Lawyers for the city counter that the voluminous record of the rail planning effort demonstrates the FTA and city rigorously followed the requirements in the National Environmental Policy Act and other federal laws.
Tashima told the lawyers in the case that "we could be here all day" if they argued each point made in the court filings.
Instead, Tashima urged them to focus on "crucial issues," including whether the rail environmental impact statement considered all reasonable alternatives to the steel-wheel-on-steel-rail transit line the city is building from East Kapolei to Ala Moana Center.

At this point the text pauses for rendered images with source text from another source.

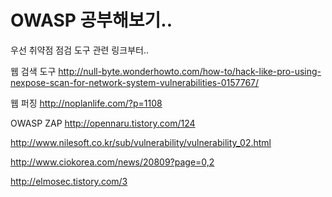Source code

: # OWASP 공부해보기..

우선 취약점 점검 도구 관련 링크부터..

웹 검색 도구
http://null-byte.wonderhowto.com/how-to/hack-like-pro-using-nexpose-scan-for-network-system-vulnerabilities-0157767/

웹 퍼징
http://noplanlife.com/?p=1108

OWASP ZAP http://opennaru.tistory.com/124


http://www.nilesoft.co.kr/sub/vulnerability/vulnerability_02.html

http://www.ciokorea.com/news/20809?page=0,2

http://elmosec.tistory.com/3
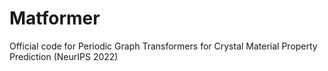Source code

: # Matformer
Official code for Periodic Graph Transformers for Crystal Material Property Prediction (NeurIPS 2022)
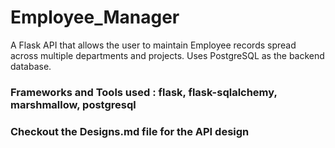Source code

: # Employee_Manager
A Flask API that allows the user to maintain Employee records spread across multiple departments and projects.
Uses PostgreSQL as the backend database.

### Frameworks and Tools used : flask, flask-sqlalchemy, marshmallow, postgresql

### Checkout the Designs.md file for the API design

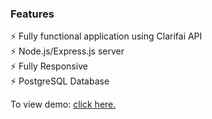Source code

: ### Features

⚡️ Fully functional application using Clarifai API\
⚡️ Node.js/Express.js server\
⚡️ Fully Responsive\
⚡️ PostgreSQL Database

To view demo: [click here.](https://face-recog-application.herokuapp.com/)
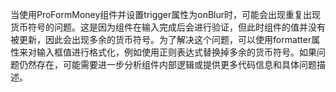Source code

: 当使用ProFormMoney组件并设置trigger属性为onBlur时，可能会出现重复出现货币符号的问题。这是因为组件在输入完成后会进行验证，但此时组件的值并没有被更新，因此会出现多余的货币符号。为了解决这个问题，可以使用formatter属性来对输入框值进行格式化，例如使用正则表达式替换掉多余的货币符号。如果问题仍然存在，可能需要进一步分析组件内部逻辑或提供更多代码信息和具体问题描述。
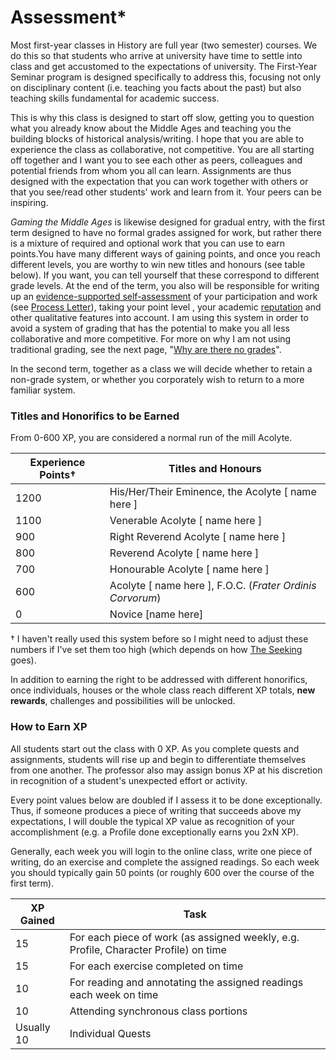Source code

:# Assessment\*

Most first-year classes in History are full year (two semester) courses. We do this so that students who arrive at university have time to settle into class and get accustomed to the expectations of university. The First-Year Seminar program is designed specifically to address this, focusing not only on disciplinary content (i.e. teaching you facts about the past) but also teaching skills fundamental for academic success.&#x20;

This is why this class is designed to start off slow, getting you to question what you already know about the Middle Ages and teaching you the building blocks of historical analysis/writing. I hope that you are able to experience the class as collaborative, not competitive. You are all starting off together and I want you to see each other as peers, colleagues and potential friends from whom you all can learn. Assignments are thus designed with the expectation that you can work together with others or that you see/read other students' work and learn from it. Your peers can be inspiring.&#x20;

_Gaming the Middle Ages_ is likewise designed for gradual entry, with the first term designed to have no formal grades assigned for work, but rather there is a mixture of required and optional work that you can use to earn points.You have many different ways of gaining points, and once you reach different levels, you are worthy to win new titles and honours (see table below). If you want, you can tell yourself that these correspond to different grade levels. At the end of the term, you also will be responsible for writing up an [evidence-supported self-assessment](../coursework/process-letters.md) of your participation and work (see [Process Letter](../coursework/process-letters.md)), taking your point level , your academic [reputation](../deadlines.md#academic-reputation) and other qualitative features into account. I am using this system in order to avoid a system of grading that has the potential to make you all less collaborative and more competitive. For more on why I am not using traditional grading, see the next page, "[Why are there no grades](why-no-grades.md)".

In the second term, together as a class we will decide whether to retain a non-grade system, or whether you corporately wish to return to a more familiar system.&#x20;

### Titles and Honorifics to be Earned

From 0-600 XP, you are considered a normal run of the mill Acolyte.&#x20;

| Experience Points† | Titles and Honours                                         |
| ------------------ | ---------------------------------------------------------- |
| 1200               | His/Her/Their Eminence, the Acolyte \[ name here ]         |
| 1100               | Venerable Acolyte \[ name here ]                           |
| 900                | Right Reverend Acolyte \[ name here ]                      |
| 800                | Reverend Acolyte \[ name here ]                            |
| 700                | Honourable Acolyte \[ name here ]                          |
| 600                | Acolyte \[ name here ], F.O.C. (_Frater Ordinis Corvorum_) |
| 0                  | Novice \[name here]                                        |

† I haven't really used this system before so I might need to adjust these numbers if I've set them too high (which depends on how [The Seeking](broken-reference) goes).&#x20;

In addition to earning the right to be addressed with different honorifics, once individuals, houses or the whole class reach different XP totals, **new rewards**, challenges and possibilities will be unlocked.&#x20;

### How to Earn XP

All students start out the class with 0 XP. As you complete quests and assignments, students will rise up and begin to differentiate themselves from one another. The professor also may assign bonus XP at his discretion in recognition of a student's unexpected effort or activity.&#x20;

Every point values below are doubled if I assess it to be done exceptionally. Thus, if someone produces a piece of writing that succeeds above my expectations, I will double the typical XP value as recognition of your accomplishment (e.g. a Profile done exceptionally earns you 2xN XP).&#x20;

Generally, each week you will login to the online class, write one piece of writing, do an exercise and complete the assigned readings. So each week you should typically gain 50 points (or roughly 600 over the course of the first term).&#x20;

| XP Gained  | Task                                                                                 |
| ---------- | ------------------------------------------------------------------------------------ |
| 15         | For each piece of work (as assigned weekly, e.g. Profile, Character Profile) on time |
| 15         | For each exercise completed on time                                                  |
| 10         | For reading and annotating the assigned readings each week on time                   |
| 10         | Attending synchronous class portions                                                 |
| Usually 10 | Individual Quests                                                                    |


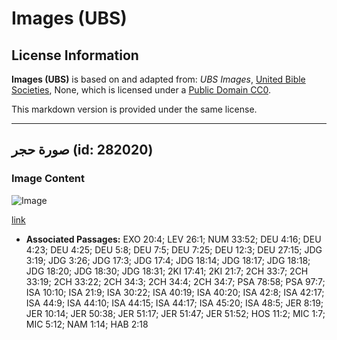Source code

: # Images (UBS)

## License Information

**Images (UBS)** is based on and adapted from: _UBS Images_, [United Bible Societies](https://unitedbiblesocieties.org/), None, which is licensed under a [Public Domain CC0](https://creativecommons.org/public-domain/cc0/).

This markdown version is provided under the same license.



--------------------------------

## صورة حجر (id: 282020)

### Image Content

![Image](https://cdn.aquifer.bible/aquifer-content/resources/Media/WEB-0463_stone_image.jpg)

[link](https://cdn.aquifer.bible/aquifer-content/resources/Media/WEB-0463_stone_image.jpg)

* **Associated Passages:** EXO 20:4; LEV 26:1; NUM 33:52; DEU 4:16; DEU 4:23; DEU 4:25; DEU 5:8; DEU 7:5; DEU 7:25; DEU 12:3; DEU 27:15; JDG 3:19; JDG 3:26; JDG 17:3; JDG 17:4; JDG 18:14; JDG 18:17; JDG 18:18; JDG 18:20; JDG 18:30; JDG 18:31; 2KI 17:41; 2KI 21:7; 2CH 33:7; 2CH 33:19; 2CH 33:22; 2CH 34:3; 2CH 34:4; 2CH 34:7; PSA 78:58; PSA 97:7; ISA 10:10; ISA 21:9; ISA 30:22; ISA 40:19; ISA 40:20; ISA 42:8; ISA 42:17; ISA 44:9; ISA 44:10; ISA 44:15; ISA 44:17; ISA 45:20; ISA 48:5; JER 8:19; JER 10:14; JER 50:38; JER 51:17; JER 51:47; JER 51:52; HOS 11:2; MIC 1:7; MIC 5:12; NAM 1:14; HAB 2:18

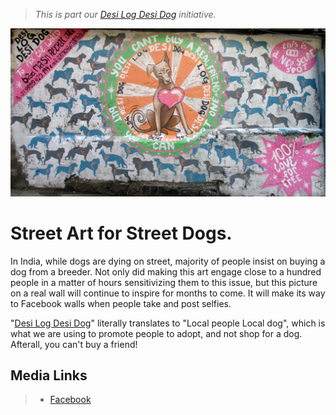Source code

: <!--
Title: Street art for street dogs "Desi Log Desi Dog" (Adopt don't shop) - Culture Jam #02
Scripts: 
- //s.imgur.com/min/embed.js
-->

> <i>This is part our [Desi Log Desi Dog](/?p=desilogdesidog) initiative.</i>

![Graffiti promoting adoption of stray dogs](/markdown/23.JPG)

Street Art for Street Dogs.
=====

In India, while dogs are dying on street, majority of people insist on buying a dog from a breeder. Not only did making this art engage close to a hundred people in a matter of hours sensitivizing them to this issue, but this picture on a real wall will continue to inspire for months to come. It will make its way to Facebook walls when people take and post selfies.

"[Desi Log Desi Dog](/?p=desilogdesidog)" literally translates to "Local people Local dog", which is what we are using to promote people to adopt, and not shop for a dog. Afterall, you can't buy a friend! 

<center><blockquote class="imgur-embed-pub" lang="en" data-id="a/oIcqp"></blockquote></center>

Media Links 
---
> * [Facebook](https://www.facebook.com/worldlywags/posts/1026809744023930) 
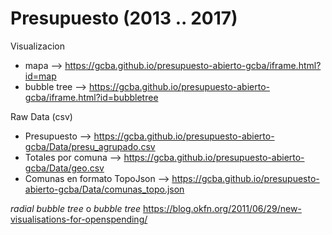 # Presupuesto (2013 .. 2017)

Visualizacion
* mapa --> https://gcba.github.io/presupuesto-abierto-gcba/iframe.html?id=map
* bubble tree --> https://gcba.github.io/presupuesto-abierto-gcba/iframe.html?id=bubbletree

Raw Data (csv)
* Presupuesto --> https://gcba.github.io/presupuesto-abierto-gcba/Data/presu_agrupado.csv
* Totales por comuna --> https://gcba.github.io/presupuesto-abierto-gcba/Data/geo.csv
* Comunas en formato TopoJson --> https://gcba.github.io/presupuesto-abierto-gcba/Data/comunas_topo.json

_radial bubble tree_ o _bubble tree_ 
https://blog.okfn.org/2011/06/29/new-visualisations-for-openspending/
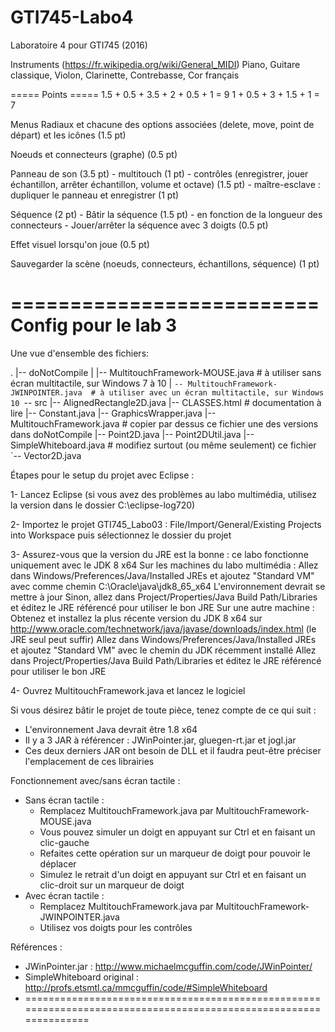 # GTI745-Labo4
Laboratoire 4 pour GTI745 (2016)


Instruments (https://fr.wikipedia.org/wiki/General_MIDI)
Piano, Guitare classique, Violon, Clarinette, Contrebasse, Cor français

===== Points =====
1.5 + 0.5 + 3.5 + 2 + 0.5 + 1 = 9 
1 + 0.5 + 3 + 1.5 + 1 = 7

Menus Radiaux et chacune des options associées (delete, move, point de départ) et les icônes (1.5 pt)

Noeuds et connecteurs (graphe) (0.5 pt)

Panneau de son (3.5 pt)
	- multitouch (1 pt)
	- contrôles (enregistrer, jouer échantillon, arrêter échantillon, volume et octave) (1.5 pt)
	- maître-esclave : dupliquer le panneau et enregistrer (1 pt)

Séquence (2 pt)
	- Bâtir la séquence (1.5 pt)
	 	- en fonction de la longueur des connecteurs
	- Jouer/arrêter la séquence avec 3 doigts (0.5 pt)

Effet visuel lorsqu'on joue (0.5 pt)

Sauvegarder la scène (noeuds, connecteurs, échantillons, séquence) (1 pt)

==========================
Config pour le lab 3
=================================================================================================================
Une vue d'ensemble des fichiers:

.
|-- doNotCompile
|   |-- MultitouchFramework-MOUSE.java        # à utiliser sans écran multitactile, sur Windows 7 à 10
|   `-- MultitouchFramework-JWINPOINTER.java  # à utiliser avec un écran multitactile, sur Windows 10
`-- src
    |-- AlignedRectangle2D.java
    |-- CLASSES.html             # documentation à lire
    |-- Constant.java
    |-- GraphicsWrapper.java
    |-- MultitouchFramework.java # copier par dessus ce fichier une des versions dans doNotCompile
    |-- Point2D.java
    |-- Point2DUtil.java
    |-- SimpleWhiteboard.java    # modifiez surtout (ou même seulement) ce fichier
    `-- Vector2D.java


Étapes pour le setup du projet avec Eclipse :

1- Lancez Eclipse (si vous avez des problèmes au labo multimédia, utilisez la version dans le dossier C:\eclipse-log720)

2- Importez le projet GTI745_Labo03 : File/Import/General/Existing Projects into Workspace puis sélectionnez le dossier du projet

3- Assurez-vous que la version du JRE est la bonne : ce labo fonctionne uniquement avec le JDK 8 x64
	Sur les machines du labo multimédia :
		Allez dans Windows/Preferences/Java/Installed JREs et ajoutez "Standard VM" avec comme chemin C:\Oracle\java\jdk8_65_x64
		L'environnement devrait se mettre à jour
			Sinon, allez dans Project/Properties/Java Build Path/Libraries et éditez le JRE référencé pour utiliser le bon JRE
	Sur une autre machine :
		Obtenez et installez la plus récente version du JDK 8 x64 sur http://www.oracle.com/technetwork/java/javase/downloads/index.html (le JRE seul peut suffir)
		Allez dans Windows/Preferences/Java/Installed JREs et ajoutez "Standard VM" avec le chemin du JDK récemment installé
		Allez dans Project/Properties/Java Build Path/Libraries et éditez le JRE référencé pour utiliser le bon JRE

4- Ouvrez MultitouchFramework.java et lancez le logiciel


Si vous désirez bâtir le projet de toute pièce, tenez compte de ce qui suit :
- L'environnement Java devrait être 1.8 x64
- Il y a 3 JAR à référencer : JWinPointer.jar, gluegen-rt.jar et jogl.jar
- Ces deux derniers JAR ont besoin de DLL et il faudra peut-être préciser l'emplacement de ces librairies


Fonctionnement avec/sans écran tactile :
- Sans écran tactile :
	- Remplacez MultitouchFramework.java par MultitouchFramework-MOUSE.java
	- Vous pouvez simuler un doigt en appuyant sur Ctrl et en faisant un clic-gauche
	- Refaites cette opération sur un marqueur de doigt pour pouvoir le déplacer
	- Simulez le retrait d'un doigt en appuyant sur Ctrl et en faisant un clic-droit sur un marqueur de doigt
- Avec écran tactile :
	- Remplacez MultitouchFramework.java par MultitouchFramework-JWINPOINTER.java
	- Utilisez vos doigts pour les contrôles


Références :
- JWinPointer.jar : http://www.michaelmcguffin.com/code/JWinPointer/
- SimpleWhiteboard original : http://profs.etsmtl.ca/mmcguffin/code/#SimpleWhiteboard
- =================================================================================================================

NEPA requires federal agencies to rigorously explore and objectively evaluate all "reasonable alternatives" to federally funded projects that will have environmental impacts.
Nicholas Yost, lead lawyer for the rail opponents, was recently hospitalized and underwent emergency surgery, and arguments Tuesday were presented for the rail opponents by attorney Matthew G. Adams.
Adams argued that the EIS failed to consider obvious alternatives to rail such as a Bus Rapid Transit system, an option the city itself selected as the best transit plan for Honolulu in a 2003 study.
The city later dropped the BRT project and pursued rail instead, but the BRT option "was certainly reasonable enough to consider" in the 2010 EIS, Adams said. Instead, the lawsuit alleges the EIS considered just three similar rail lines and no BRT option.
The city argues that it considered and discarded the BRT option in an alternatives analysis that was completed in 2006. That analysis was done before the city began the EIS, which the city argues is legal and proper.
David Glazer, a U.S. Department of Justice lawyer representing the FTA, said the alternatives analysis screened out many other transit possibilities "after extensive analysis" because they did not meet the purpose and need of the project.
Other transit options ruled out in the alternatives analysis included potential traffic fixes such as managed lanes and light rail systems that run at ground level.
Glazer said the alternatives analysis was almost an EIS in itself, and said the public was given many opportunities to comment on the document. That description of the alternatives analysis prompted laughter from the courtroom audience, which appeared to be made up largely of rail opponents.
The rail opponents’ lawsuit also alleges the city and federal governments violated federal historic preservation law, and claims the city should have surveyed the entire rail route before the project was approved to determine whether there are Native Hawaiian burials in the path of the project.
Lawyers for the city counter that the FTA studied the project corridor for potential burial and other archaeological sites, and that additional archaeological surveying is being done on each segment of the project before construction begins.
William Meheula, lawyer for Pacific Resource Partnership and Faith Action for Community Equity, said the city has committed to move the project if necessary to avoid burials. PRP and FACE filed to intervene in the case in support of rail.
"We haven’t run into any burials yet, but if it does happen, the Native Hawaiian community can rest assured that the city has committed that they are going to move the project," Meheula said.
Participants in the lawsuit have suggested it may be weeks or months before Tashima issues a decision in the case.
Tashima is a senior judge of the 9th U.S. Circuit Court of Appeals. He was assigned to hear the rail case after eight of the nine federal judges then serving in Hawaii signed a letter expressing concerns about the rail route because it passed within about 50 feet of the Honolulu Federal Building. The Hawaii judges then recused themselves from hearing the lawsuit.